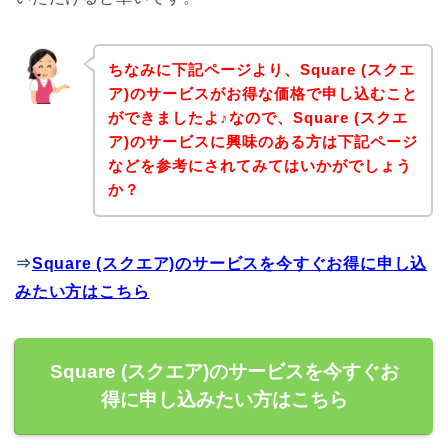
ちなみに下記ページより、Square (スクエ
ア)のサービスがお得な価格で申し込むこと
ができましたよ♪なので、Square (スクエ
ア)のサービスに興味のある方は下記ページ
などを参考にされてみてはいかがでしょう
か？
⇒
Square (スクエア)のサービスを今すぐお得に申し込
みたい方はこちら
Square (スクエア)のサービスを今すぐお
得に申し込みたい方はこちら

════════

- _WORK REQUEST_: Repeat the entries verbatim; no pictures.

- _RESULT BELOW_:
ちなみに下記ページより、Square (スクエ
ア)のサービスがお得な価格で申し込むこと
ができましたよ♪なので、Square (スクエ
ア)のサービスに興味のある方は下記ページ
などを参考にされてみてはいかがでしょう
か？
⇒
Square (スクエア)のサービスを今すぐお得に申し込
みたい方はこちら
Square (スクエア)のサービスを今すぐお
得に申し込みたい方はこちら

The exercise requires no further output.